» **WORK TO BE COMPLETED**
Beginning with the line that includes "left ear: (537, 913)" and ending with the last line, print the records exactly, leaving every picture out.

Dataset items:
Start of Block

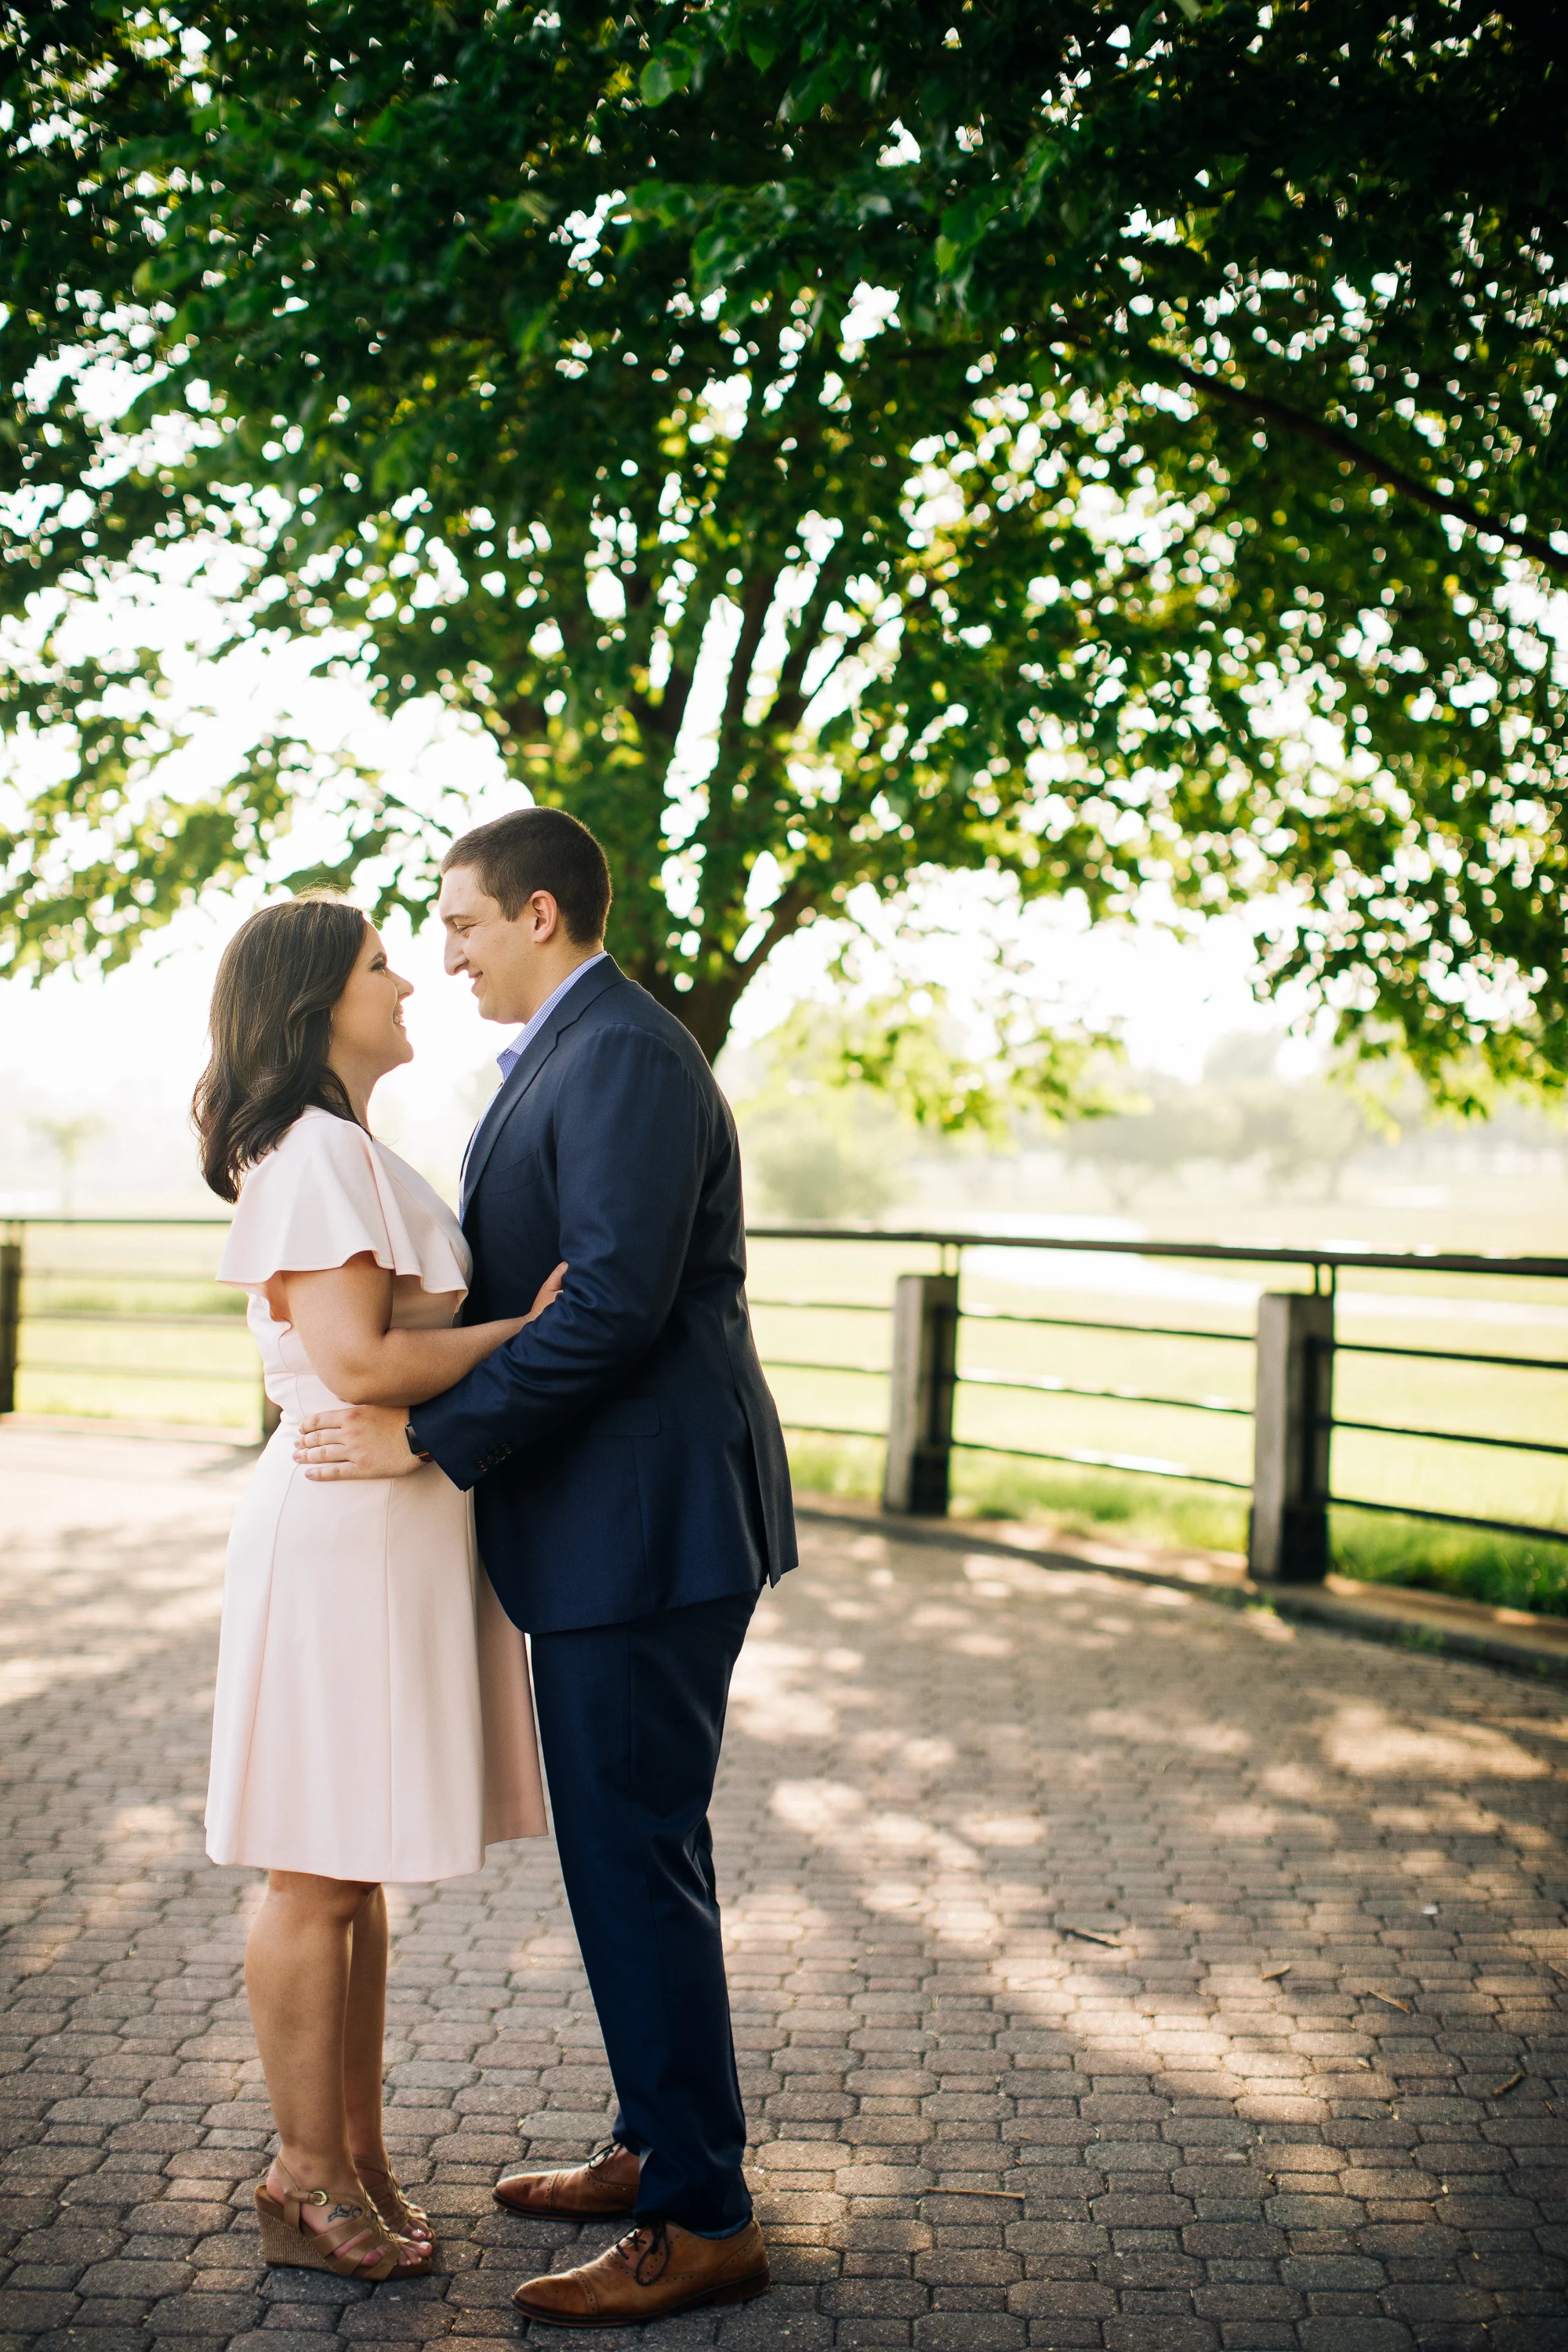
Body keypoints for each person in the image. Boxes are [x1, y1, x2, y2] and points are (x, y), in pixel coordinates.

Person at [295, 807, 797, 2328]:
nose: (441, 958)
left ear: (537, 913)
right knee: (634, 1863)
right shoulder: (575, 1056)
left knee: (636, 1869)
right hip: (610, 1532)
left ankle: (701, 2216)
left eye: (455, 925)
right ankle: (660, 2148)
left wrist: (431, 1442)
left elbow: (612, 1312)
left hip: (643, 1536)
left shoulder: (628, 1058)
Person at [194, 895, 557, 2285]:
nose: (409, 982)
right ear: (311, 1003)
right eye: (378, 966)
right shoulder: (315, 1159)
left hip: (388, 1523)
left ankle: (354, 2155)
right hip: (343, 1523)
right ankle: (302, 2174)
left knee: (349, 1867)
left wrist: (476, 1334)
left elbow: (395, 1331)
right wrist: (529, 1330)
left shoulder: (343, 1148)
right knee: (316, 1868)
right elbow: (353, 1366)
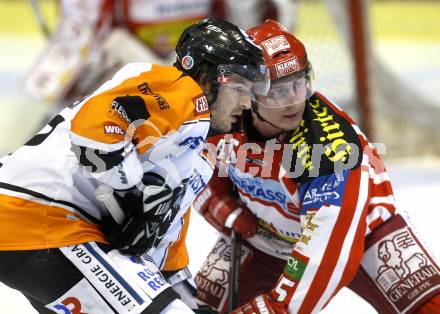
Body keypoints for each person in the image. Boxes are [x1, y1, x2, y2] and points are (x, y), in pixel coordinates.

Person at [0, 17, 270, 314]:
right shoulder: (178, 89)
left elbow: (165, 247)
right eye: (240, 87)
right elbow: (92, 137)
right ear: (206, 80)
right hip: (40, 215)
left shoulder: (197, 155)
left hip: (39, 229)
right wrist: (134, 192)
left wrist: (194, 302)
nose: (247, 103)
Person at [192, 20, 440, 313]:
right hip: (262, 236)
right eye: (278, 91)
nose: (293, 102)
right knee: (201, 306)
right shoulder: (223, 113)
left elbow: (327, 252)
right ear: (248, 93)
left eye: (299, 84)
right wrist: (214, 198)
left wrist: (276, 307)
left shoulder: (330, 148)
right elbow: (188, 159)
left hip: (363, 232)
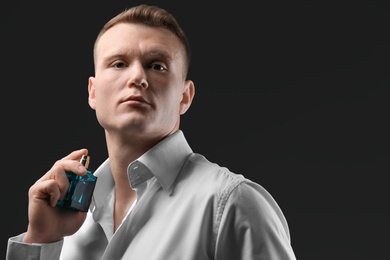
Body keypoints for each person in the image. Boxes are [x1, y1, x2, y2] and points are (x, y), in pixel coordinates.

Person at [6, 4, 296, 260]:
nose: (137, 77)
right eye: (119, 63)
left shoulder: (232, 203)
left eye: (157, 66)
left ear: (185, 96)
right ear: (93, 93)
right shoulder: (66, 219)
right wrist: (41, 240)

End of Block

» **SOLUTION**
left ear: (537, 913)
right knee: (634, 1863)
right shoulder: (575, 1056)
left knee: (636, 1869)
right hip: (610, 1532)
left ankle: (701, 2216)
left eye: (455, 925)
right ankle: (660, 2148)
left wrist: (431, 1442)
left elbow: (612, 1312)
left hip: (643, 1536)
left shoulder: (628, 1058)
Person at [194, 895, 557, 2285]:
nose: (409, 982)
right ear: (311, 1003)
right eye: (378, 966)
right shoulder: (315, 1159)
left hip: (388, 1523)
left ankle: (354, 2155)
right hip: (343, 1523)
right ankle: (302, 2174)
left knee: (349, 1867)
left wrist: (476, 1334)
left elbow: (395, 1331)
right wrist: (529, 1330)
left shoulder: (343, 1148)
right knee: (316, 1868)
right elbow: (353, 1366)
Body keypoints for each person in the image. Boxes are [x1, y1, x2, y2] and points are (x, y), in pixel coordinates.

Person at [0, 17, 270, 314]:
right shoulder: (178, 89)
left elbow: (165, 247)
right eye: (240, 87)
right elbow: (92, 137)
right ear: (206, 80)
right hip: (40, 215)
left shoulder: (197, 155)
left hip: (39, 229)
right wrist: (134, 192)
left wrist: (194, 302)
nose: (247, 103)
Person at [192, 20, 440, 313]:
right hip: (262, 236)
right eye: (278, 91)
nose: (293, 102)
right knee: (201, 306)
right shoulder: (223, 113)
left elbow: (327, 252)
right ear: (248, 93)
left eye: (299, 84)
right wrist: (214, 198)
left wrist: (276, 307)
left shoulder: (330, 148)
right elbow: (188, 159)
left hip: (363, 232)
Body keypoints for each person in the image. Boxes are [x1, y1, x2, y2] and points are (x, y), in pixel coordinates.

Person at [6, 4, 296, 260]:
nose: (137, 77)
right eye: (119, 63)
left shoulder: (232, 203)
left eye: (157, 66)
left ear: (185, 96)
right ear: (93, 93)
right shoulder: (66, 219)
right wrist: (41, 240)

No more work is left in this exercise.